ENRG @ ED JAZZ FEST: Cross The Tracks

ESINAM (Credit: Press)

Jazz is no longer a singular genre, instead it has seeped into cracks of nearly every possible genre creating what is now recognised as modern jazz music. It doesn’t matter if you are listening to a rap song, a dance track or even a pop song, the influences of traditional jazz music always seem to crop up. As the genre grows so does the variety of performers. Edinburgh’s Jazz and Blues Festival is the perfect place to showcase the diversity of modern jazz featuring artists such as Sons of Kemet, AKU!, Corto Alto, Nubiyan Twist, Graham Costello’s STRATA and many more.


The Soweto Kinch Quartet is a perfect illustration of the diversity of genres within the jazz scene. A mix of a very traditional jazz sound and modern rap music, Kinch has created a universal sound that has brought rap and jazz fans together. Originally starting out as a saxophonist, Kinch began to play piano after first discovering a love of jazz, but then decided to go back to his roots to become an alto-saxophonist as well as a rapper. His most prominent work was the 2016 album Nonogram where the upbeat jazz backings juxtapose the complex and often heavy lyrics. Kinch’s talents have not gone unnoticed, winning two MOBO awards, two Urban Music Awards and a Mercury Prize nomination.

Kinch’s rap style shares similarities to that of the up and coming grime scene, a lyrical flow that seems more like spoken-word poetry than rhythmic rapping, makes his message on society more pronounced. Within the community of jazz music, Soweto Kinch appears to be making an important statement by fusing rap and jazz and brings two contrasting audiences together.


As jazz progresses more and more younger performers are rising through the ranks and are warping the sound of traditional jazz. Moses Boyd is a key player in the new London Jazz scene. A drummer, producer and composer, Moses Boyd is a two-time MOBO award winning artist who navigates his way through jazz, club and hip-hop. He’s worked with a number of artists ranging from Little Simz to Sampha the Great, has created his own record label and has even become a resident DJ on BBC Radio 1 Extra.


At this year’s festival Boyd will be performing as Moses Boyd Exodus, which is made up of not only Moses Boyd himself, but also other key up and coming jazz players from the London scene. Boyd’s presence within the modern jazz scene is not only crucial to help young performers like him get more recognition, but to also attract a younger listenership to the predominantly older audience of jazz fans.
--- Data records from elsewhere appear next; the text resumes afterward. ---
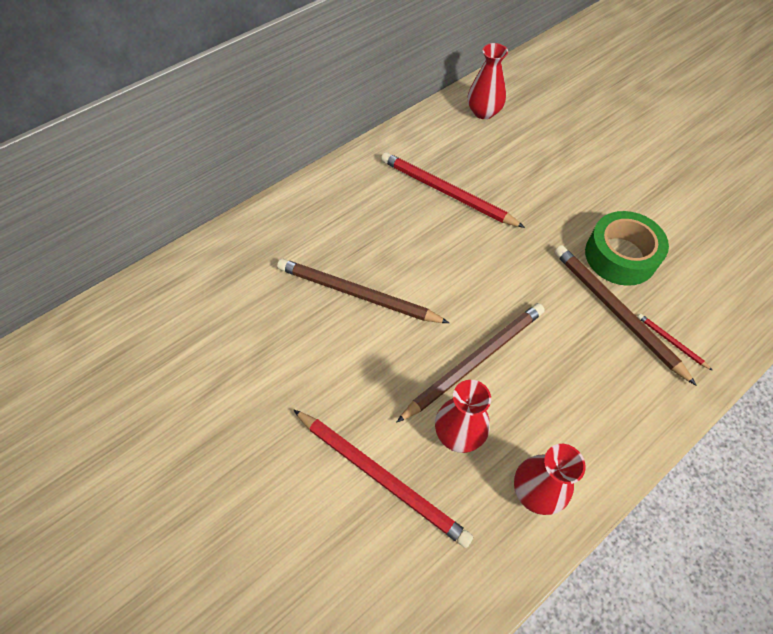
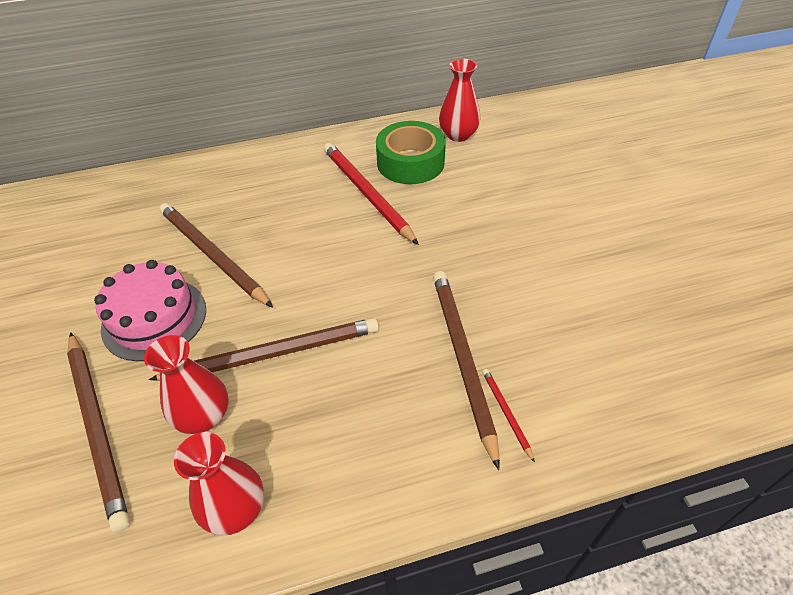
camera: 25 degrees right, 10 degrees down
red pencil [293,409,473,548] -> brown pencil [67,332,130,533]
green tape [585,211,669,286] -> green tape moved to [376,121,446,184]
none -> pink cake [94,260,206,361]

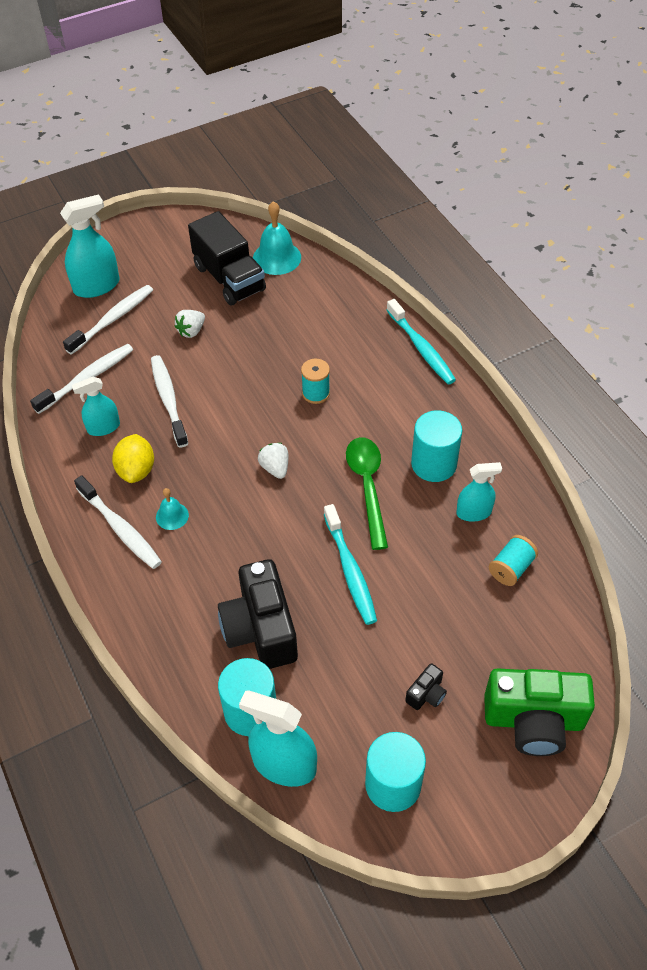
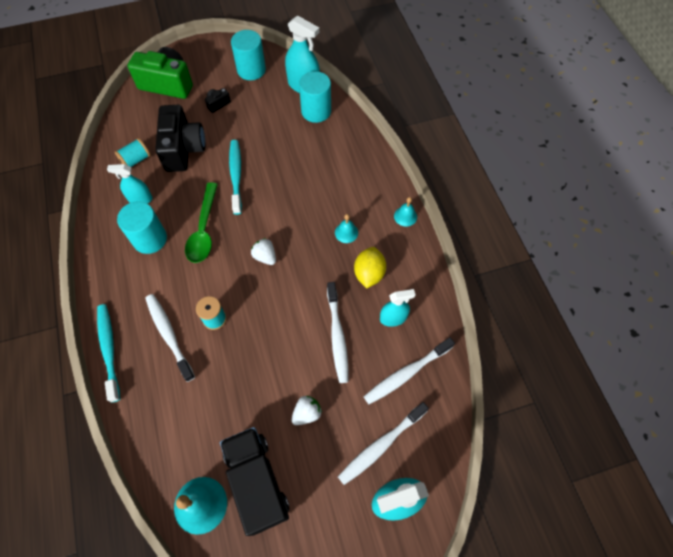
camera: 170 degrees left, 10 degrees up
white toothbrush [74,475,162,569] -> white toothbrush moved to [145,294,195,382]
black camera [218,559,298,669] -> black camera moved to [155,105,205,172]
white strawberry [258,443,288,479] -> white strawberry turned 150 degrees clockwise [251,238,276,265]
none -> turquoise bell [394,197,417,227]

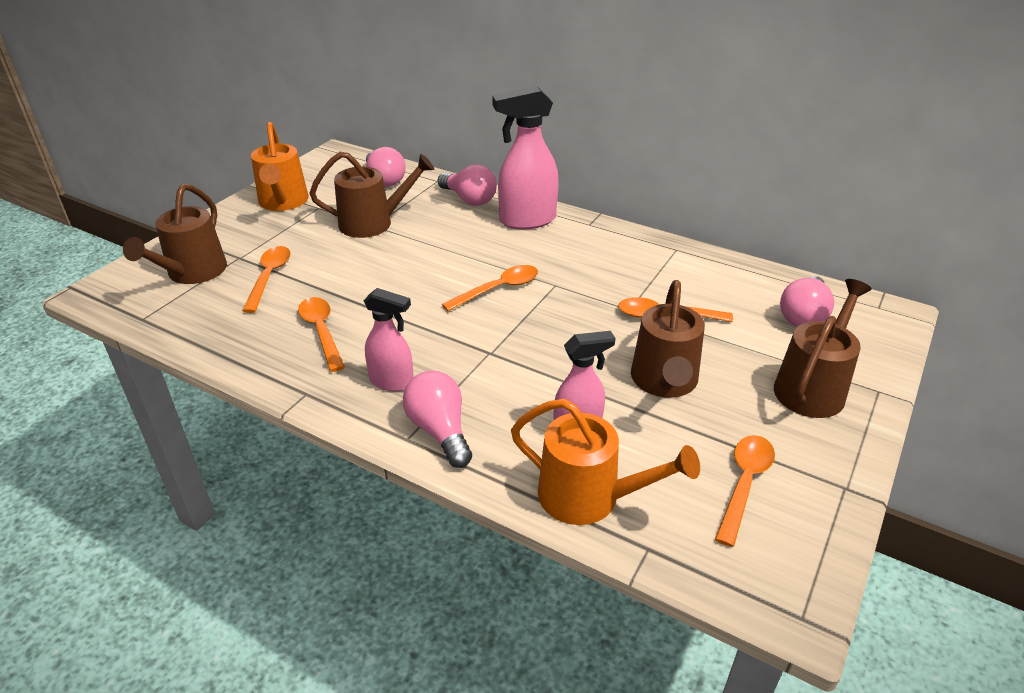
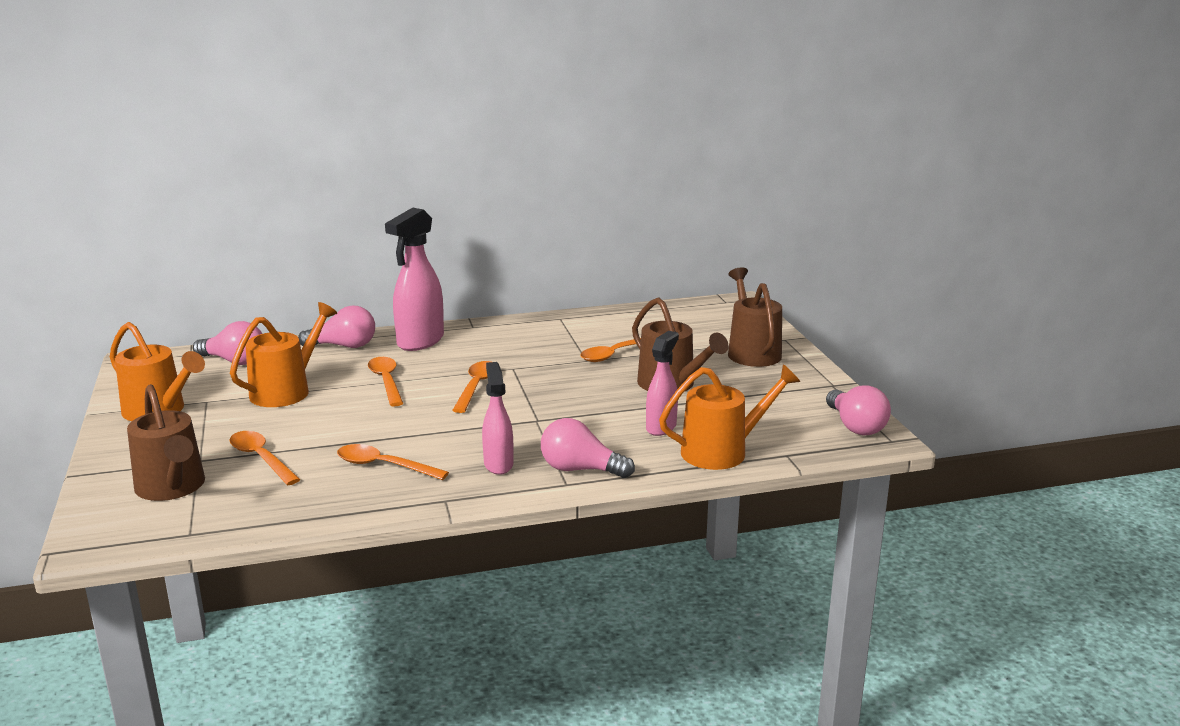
camera: 45 degrees left, 15 degrees down
brown watering can [310,152,434,238] -> orange watering can [230,302,337,407]
pink spray bottle [364,288,413,392] -> pink spray bottle turned 75 degrees counterclockwise [482,362,513,475]
orange spoon [715,435,775,547] -> orange spoon moved to [368,357,403,407]
pink light bulb [780,276,834,327] -> pink light bulb moved to [826,385,891,435]

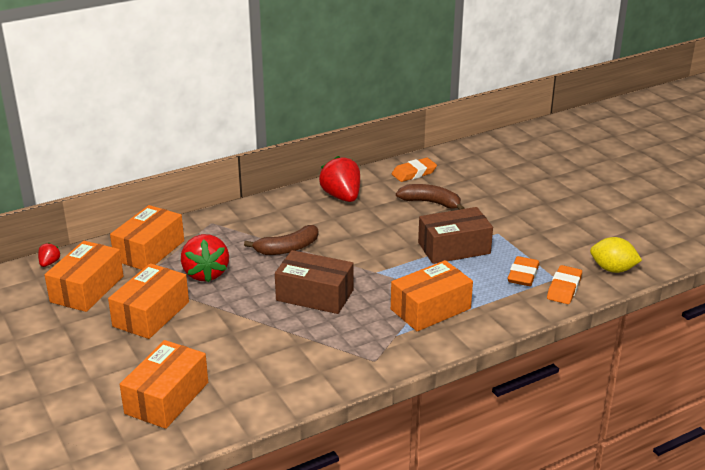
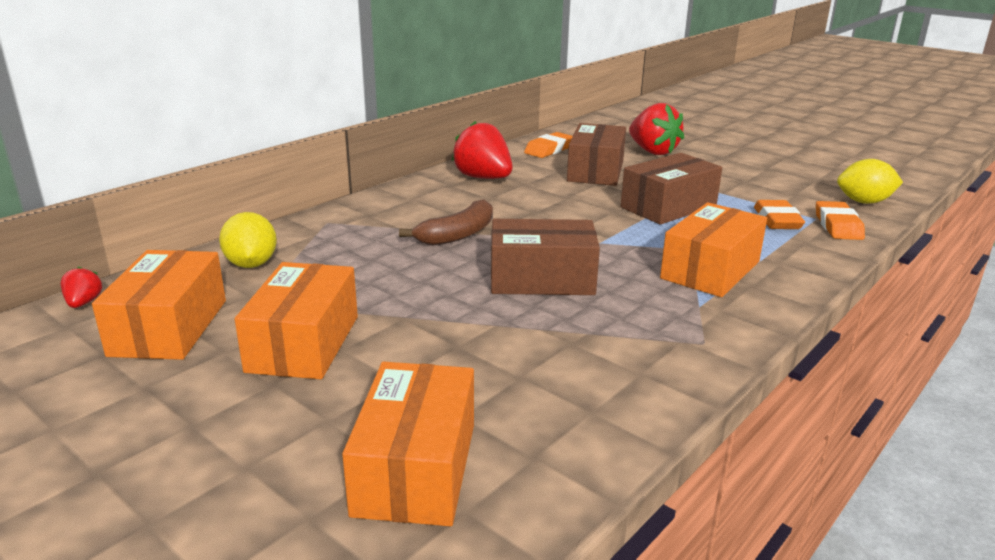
camera: 20 degrees left, 5 degrees down
orange box [110,205,184,270] -> yellow lemon [219,212,277,268]
red strawberry [181,234,229,283] -> red strawberry moved to [629,103,684,155]
brown banana [396,184,465,210] -> brown box [567,123,626,186]

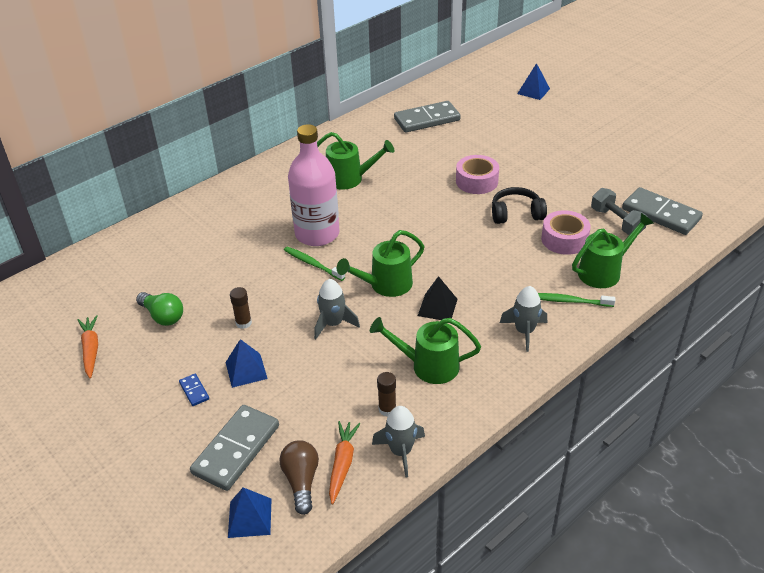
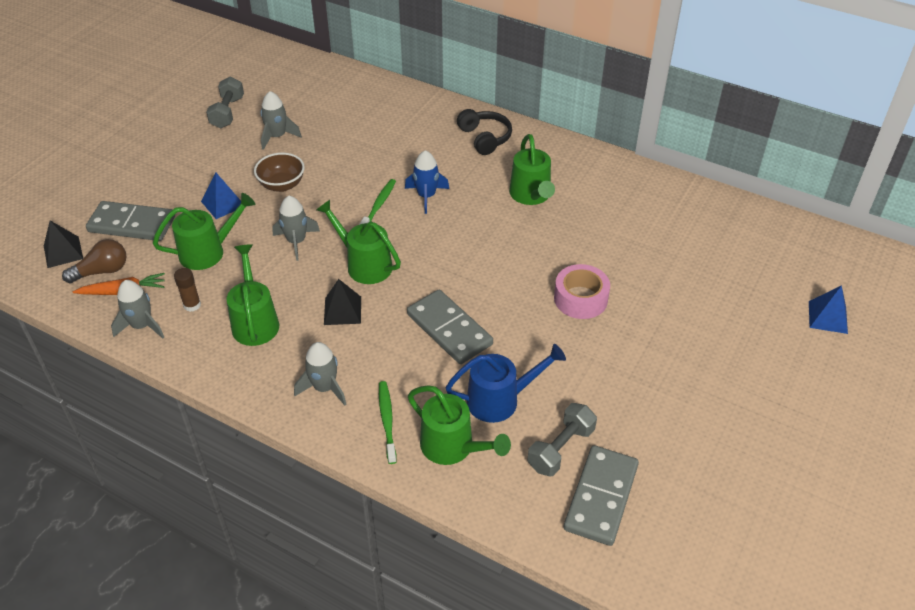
camera: 70 degrees right, 5 degrees up
orange carrot [78,315,98,379] -> grey dumbbell [206,77,244,128]
green light bulb [136,292,183,326] -> grey rocket [260,91,302,150]
blue domino [179,374,209,406] -> none
blue pyramid [228,487,271,538] -> black pyramid [44,221,83,268]
brown glue stick [230,287,252,329] -> brown bowl [254,153,305,192]
pink bottle [288,124,339,246] -> blue rocket [405,150,449,214]
grey domino [394,101,461,133] -> grey domino moved to [407,290,493,364]
black headphones [492,187,547,224] -> black headphones moved to [457,109,512,155]
pink tape [541,210,591,255] -> blue watering can [445,344,566,423]
none -> green watering can [153,193,255,270]

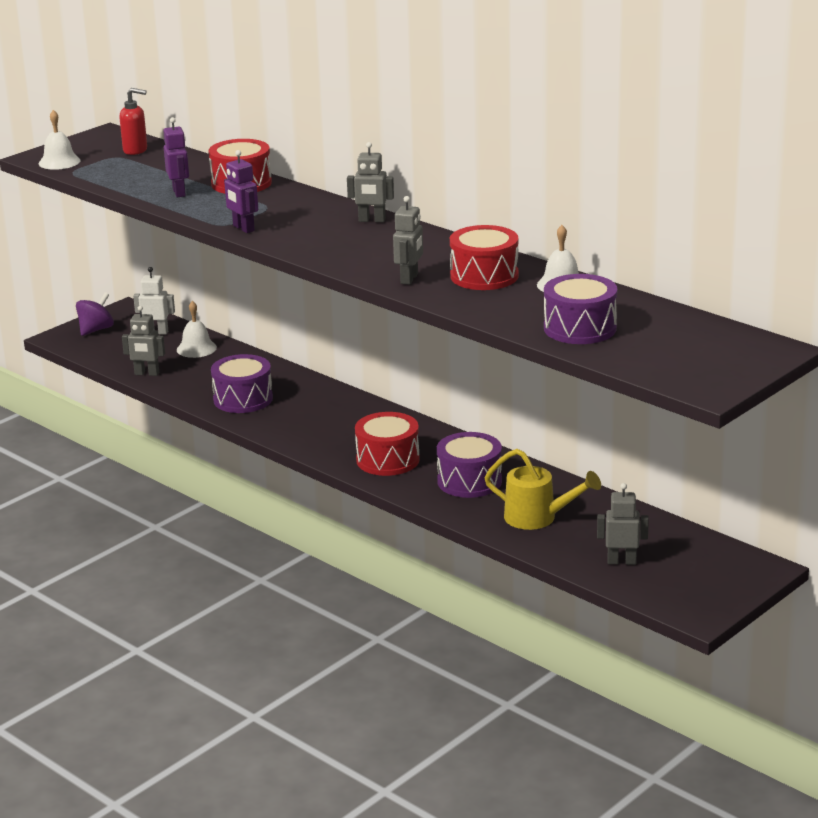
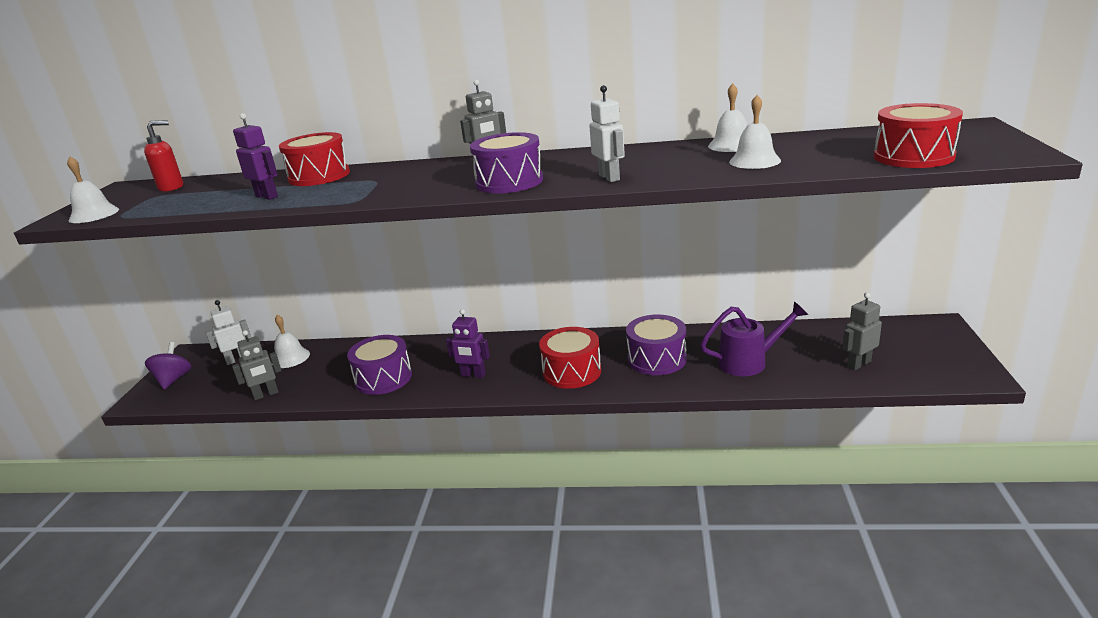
camera: 35 degrees left, 0 degrees up
purple robot [224,150,258,233] -> purple robot moved to [446,309,490,378]
grey robot [393,196,423,285] -> white robot [589,85,625,182]
red drum [450,225,519,290] -> red drum moved to [874,103,963,168]
yellow watering can [484,449,601,530] -> purple watering can [700,301,808,376]
purple drum [544,274,617,344] -> purple drum moved to [470,132,543,193]
none -> white bell [729,95,781,169]

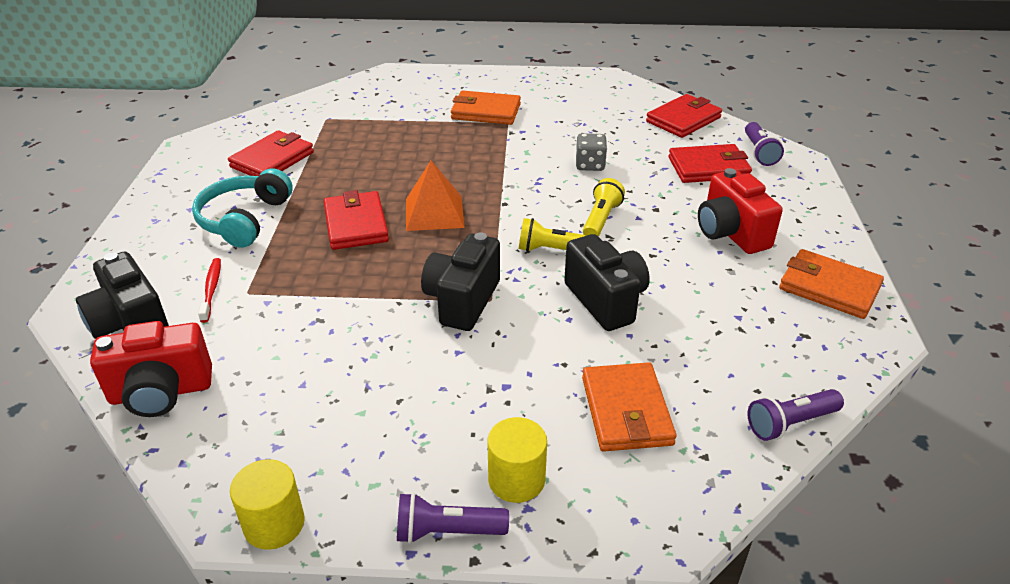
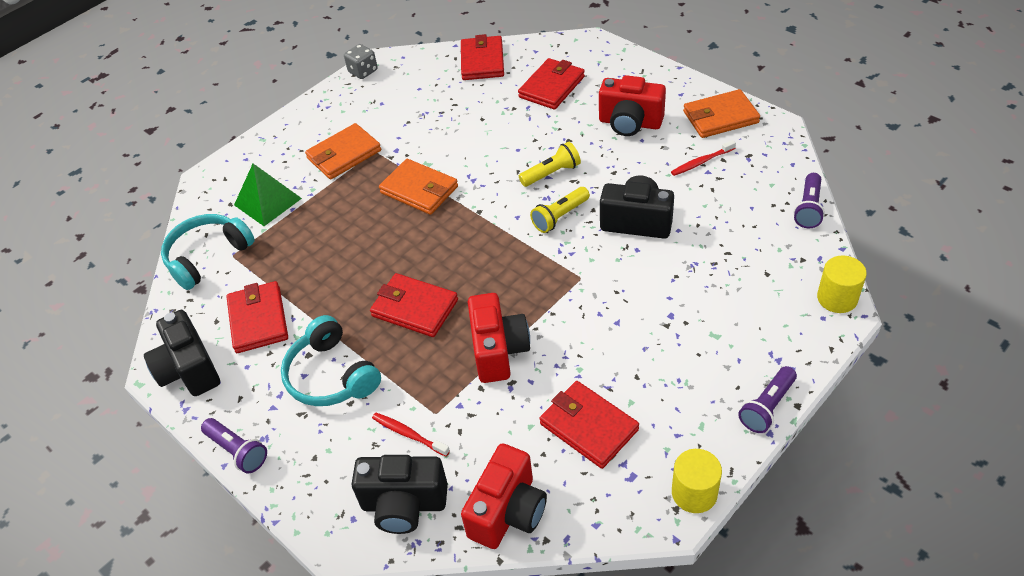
camera: 45 degrees left, 10 degrees up
orange pyramid [406,161,465,231] -> none
black camera [421,232,500,331] -> black camera moved to [144,310,220,396]
yellow cylinder [487,417,547,503] -> yellow cylinder moved to [817,256,867,313]
grey dice [576,133,607,171] -> grey dice moved to [344,44,378,79]
orange wallet [582,362,677,452] -> orange wallet moved to [379,159,458,215]
yellow flashlight [583,178,625,237] -> yellow flashlight turned 90 degrees clockwise [519,142,581,187]
purple flashlight [745,122,784,166] -> purple flashlight moved to [201,418,267,474]
none -> turquoise headphones [161,214,255,290]
none -> green pyramid [234,164,302,226]
none -> red camera [468,293,530,383]
none -> red wallet [540,381,639,469]
none -> red toothbrush [671,140,736,176]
It’s not only hip-hop and rap artists that have taken inspiration from the traditional roots of jazz, electronic and dance music take just as many elements from the genre. A performer who shows this influence is the multi-instrumentalist ESINAM. Esinam Batse can play an impressive number of instruments, but decided to mainly play the flute because of practical reasons. Her 2018 self-titled EP shows a mixture of traditional African music, dance and electronic tones to create a futuristic jazz sound with the stand out track Gavoé including a synth dominated African beat. Her innovative sound and mix of a myriad of genres creates an enticing performance that shows another side of modern jazz music.


Although blending genres is an obvious way to advance jazz, Ibibio Sound Machine do more than that and incorporate different cultures and languages into their music. The 8-piece band fronted by singer Eno Williams incorporate synths and traditional jazz guitar to create their lively sound, however the most intriguing thing about this group is their inclusion of English and Nigerian language to create an alluring mix of African funk and modern disco. Their 2019 album Doko Mien, perfectly demonstrates their range and hints at the energetic performance that is yet to be seen at the festival.

Young and old practitioners of jazz are advancing the genre to make it even more diverse than it already is. Although only four performers have been spoken about in depth within this article, they are representative of a greater whole of musicians at the festival who are challenging traditional preconceptions of jazz.